The essential shift is to center local voices, listen carefully, and move forward with solutions that are genuinely sustainable rather than imposed from the outside.
Jacobsen: Women’s empowerment is often framed as a universal concept, but each culture and country interprets empowerment differently. Could you offer a brief concluding note on how to remain sensitive to cultural context when empowering women?
Scharff: I would return to the principle of listening to women on the ground about what will advance them and their communities, and what their priorities actually are. As you noted, those priorities differ by context.
We work across a wide range of modern slavery issues. For example, The Freedom Fund works in Kenya, Nigeria, and Ethiopia on child labour in private homes, which is often invisible. Globally, child domestic work accounts for an estimated 10 million children, making it one of the largest categories of child labour after agriculture. Many of these children are girls.

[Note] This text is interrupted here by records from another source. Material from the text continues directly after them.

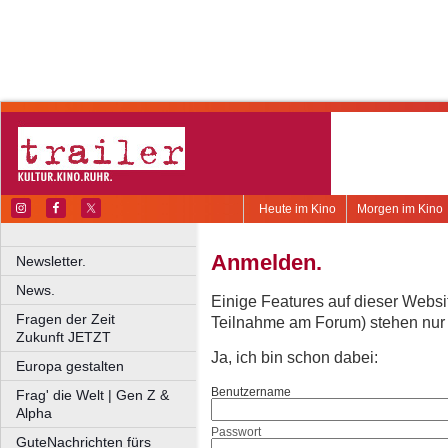
Heute im Kino
Morgen im Kino
Anmelden.
Newsletter.
News.
Einige Features auf dieser Websi
Fragen der Zeit
Teilnahme am Forum) stehen nur re
Zukunft JETZT
Ja, ich bin schon dabei:
Europa gestalten
Benutzername
Frag' die Welt | Gen Z &
Alpha
Passwort
GuteNachrichten fürs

In some cases, a family brings a girl from a rural area to help with household chores while also sending her to school. In other cases, the situation is deeply exploitative: the girl may not receive adequate food or sleep and may not attend school at all. Boys are affected as well, but girls are disproportionately represented. These situations are complex, mainly because the households involved may themselves be economically vulnerable.
In that context, girls’ and women’s empowerment means listening to survivors who have grown up and become advocates, and to women working on the ground who understand how to bring about long-term change. That includes engaging everyone involved: the household where the child is working, the child’s own family, and community leaders. It means promoting dialogue so communities can move forward together.
Ultimately, it comes down to centring frontline actors, especially women, and following their lead. For those of us who are globally connected, one of the most meaningful roles we can play is providing platforms, helping raise resources, and amplifying the voices of those closest to the problem.
Jacobsen: Thank you very much for your time today. I appreciate your expertise, and we will be in touch shortly.
Scharff: Thank you. It was good to speak with you. Take care.